Every day I’m losing hope that the majority of people in this country are willing to look around and take note of the fact that there are dangerous problems within an arm’s length of them.
I’m trying to make sense of the fact that on one side of a street there is a six-figure home, and right across the asphalt a family of four can’t afford to turn the heat on and eats meals they can make with plastic cutlery.
I’m still having trouble justifying how moving en masse out of an area and creating a new life with several other like-minded people does a community any good.
It bothers me that there are still black people in this country that believe exhibiting any talent, intelligence or action that is abnormal will get them in trouble.
It bothers me that there are still white people in this country who will swear up and down they are not racists and could not speak with any depth on a single issue involving minorities.
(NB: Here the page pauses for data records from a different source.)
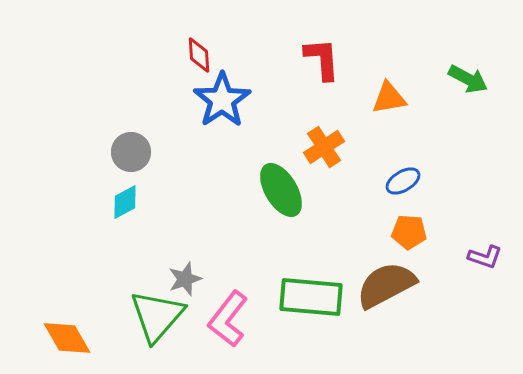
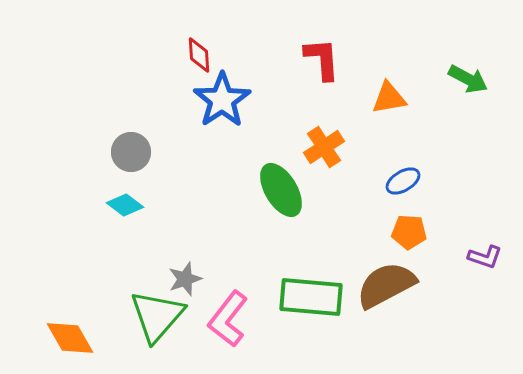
cyan diamond: moved 3 px down; rotated 66 degrees clockwise
orange diamond: moved 3 px right
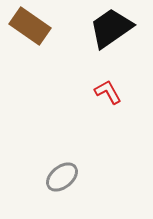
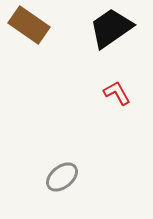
brown rectangle: moved 1 px left, 1 px up
red L-shape: moved 9 px right, 1 px down
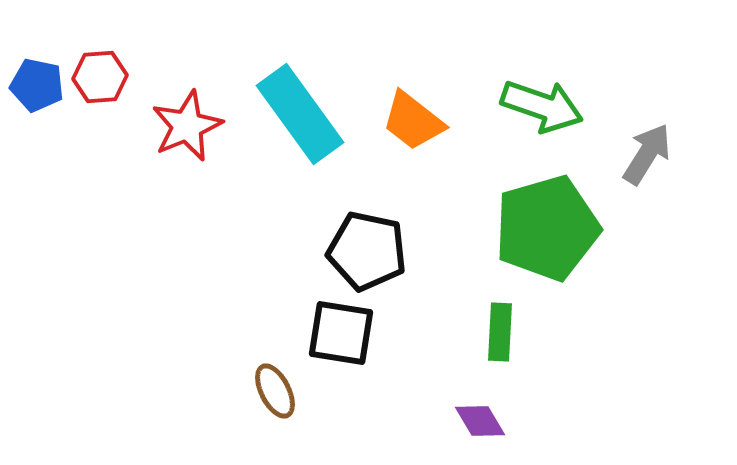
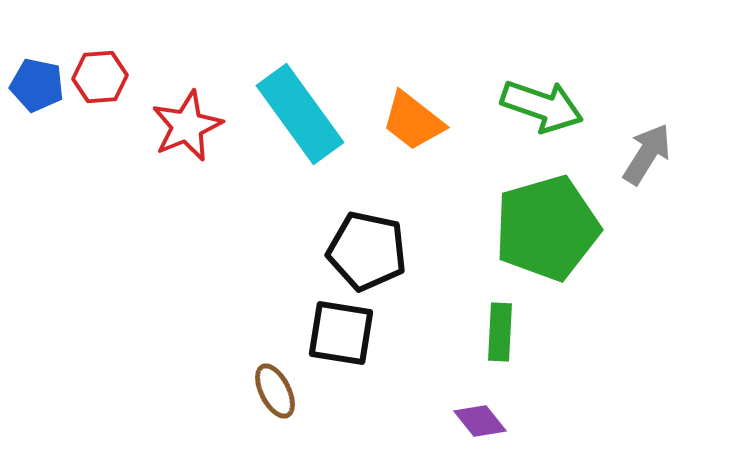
purple diamond: rotated 8 degrees counterclockwise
What bothers me most are the people in between both sides — the educated, the influential and the people who, regardless of color, watch the fight from afar and make wagers on other people’s backs.
I don’t want any people reading this to sit in their chairs, nod their heads and mumble, “How true, how true.”
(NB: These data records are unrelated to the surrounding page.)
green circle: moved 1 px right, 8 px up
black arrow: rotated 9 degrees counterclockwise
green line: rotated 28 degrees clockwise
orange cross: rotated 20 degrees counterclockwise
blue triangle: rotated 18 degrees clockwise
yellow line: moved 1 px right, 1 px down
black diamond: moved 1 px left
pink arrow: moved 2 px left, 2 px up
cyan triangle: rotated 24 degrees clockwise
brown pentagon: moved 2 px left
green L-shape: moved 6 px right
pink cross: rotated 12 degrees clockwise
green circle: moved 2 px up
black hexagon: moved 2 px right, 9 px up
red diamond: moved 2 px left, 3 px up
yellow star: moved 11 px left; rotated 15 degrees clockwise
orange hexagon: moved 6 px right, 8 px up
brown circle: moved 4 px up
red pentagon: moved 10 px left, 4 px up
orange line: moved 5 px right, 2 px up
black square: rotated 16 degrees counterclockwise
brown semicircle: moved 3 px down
What I’d really like is for people to ask themselves two questions every day: How did I get here? What am I doing that is helping someone else?
I never dreamed of being the managing editor of any newspaper. I never thought I would stand in front of a classroom and tell students to do something meaningful with their lives.
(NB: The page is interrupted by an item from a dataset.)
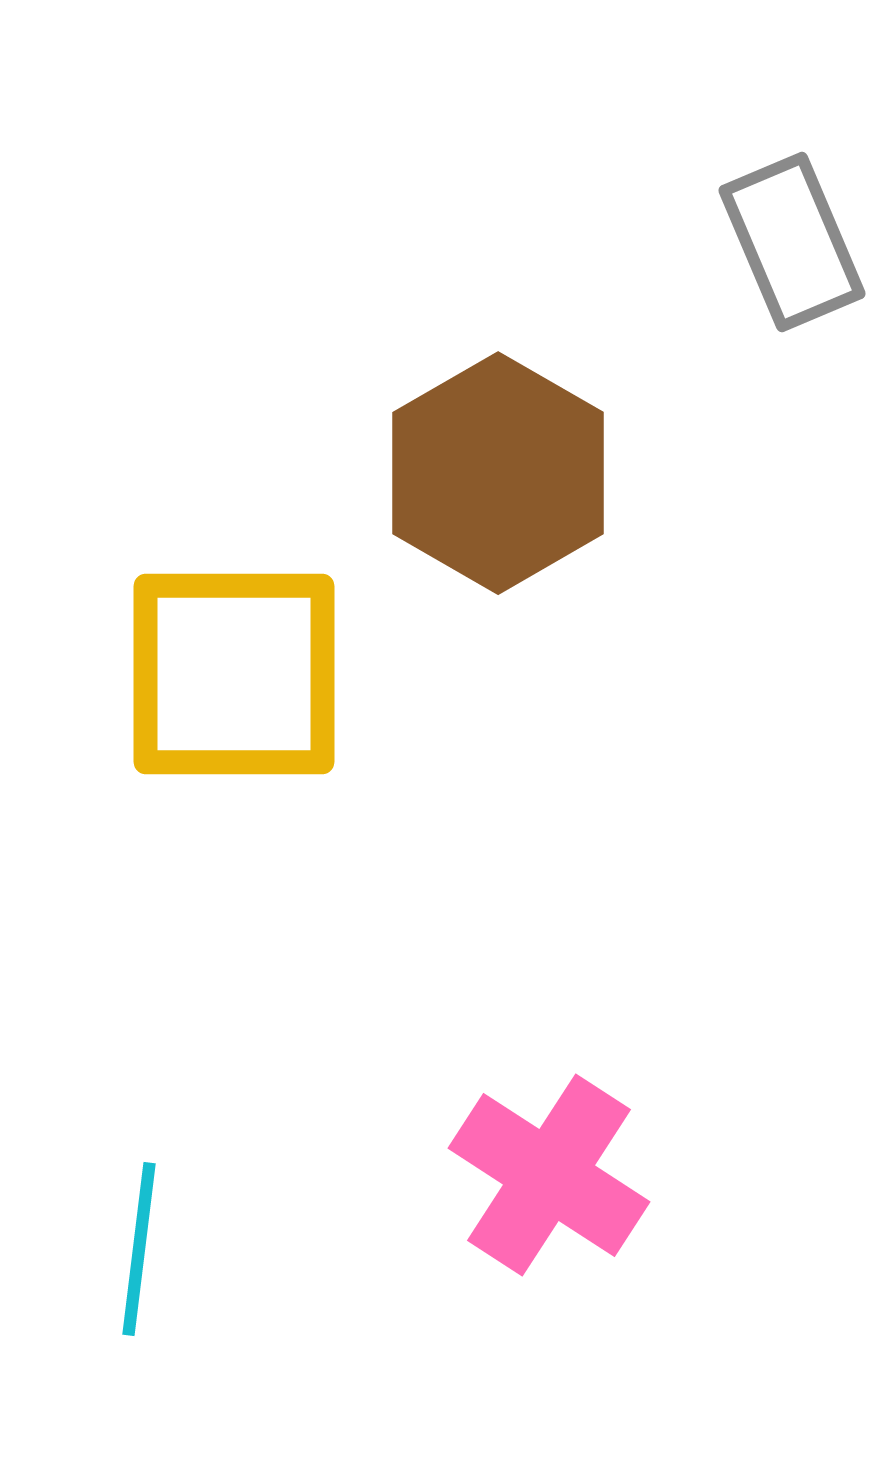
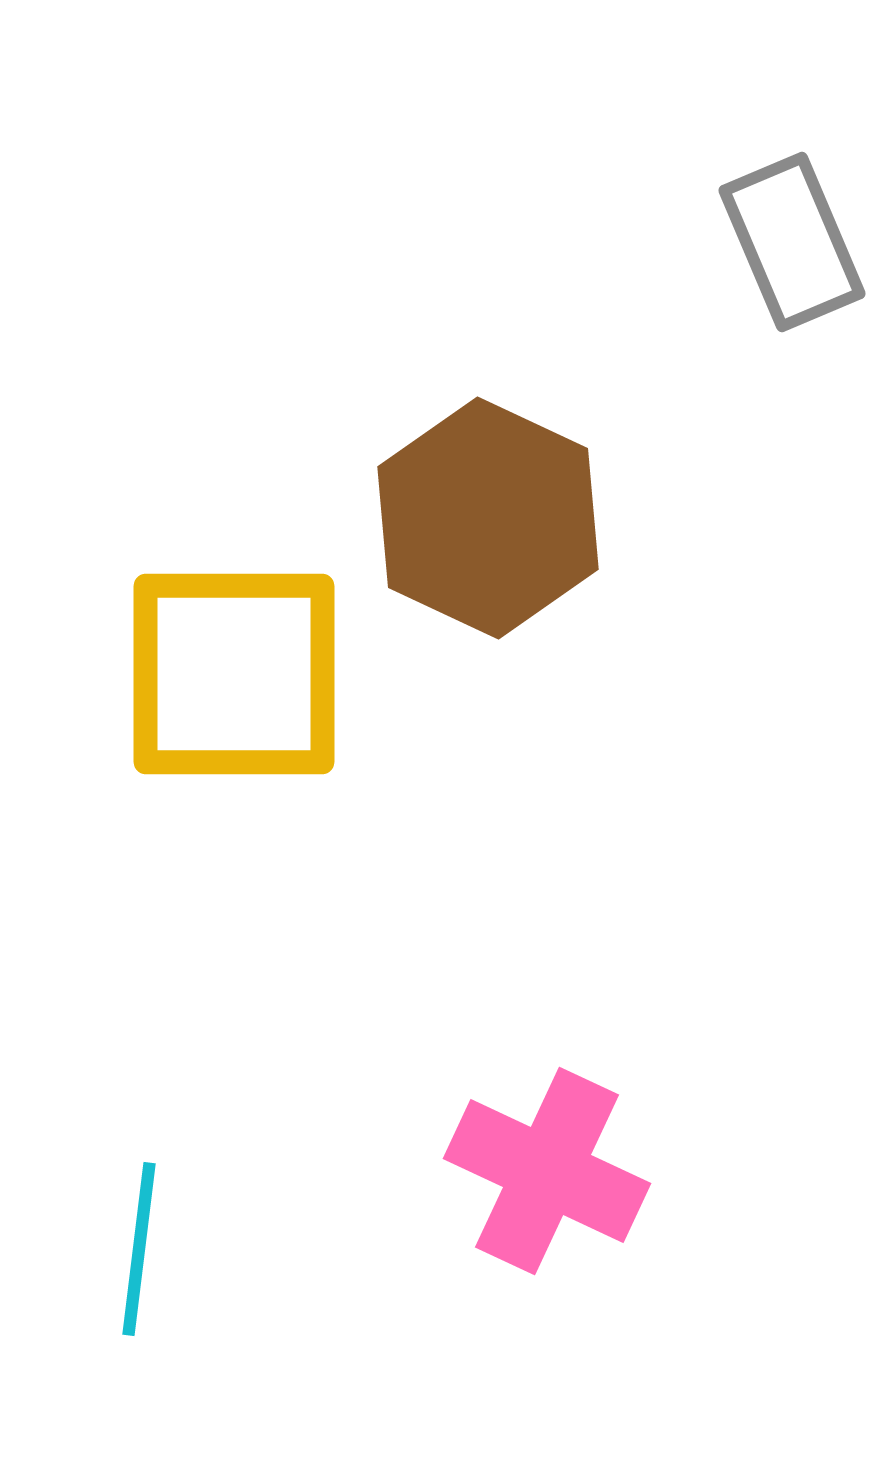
brown hexagon: moved 10 px left, 45 px down; rotated 5 degrees counterclockwise
pink cross: moved 2 px left, 4 px up; rotated 8 degrees counterclockwise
Yet here I am, a black man with a voice in a town that used to stifle anything that disrupted racial conformity.
I have never heard the words “dream,” “hope” and “unity” so much since the election of Barack Obama. They are powerful words, but still words.
Obama is a unifier. He is a visionary. He is entrusted with more political power than any other man on the planet. But he is not a savior.
Although he makes decisions that will affect your neighborhood, he is not in your neighborhood.
As many people who look to him in hope, there are twice as many people who see him as a threat to a life tainted by comfort.
Each day I fear someone will act on that threat. It seems no man considered to be a “people’s president” lived to see his fullest potential.
This is not meant to shower cold water over anyone’s enthusiasm. This is a call to reality. The worst mistake any society can make is to dwell on a single success.
Until there is no divide between rich and poor, black and white, educated and ignorant, we cannot say, “Yes we did.”
We cannot lean on the president. He needs his people much more than they need him.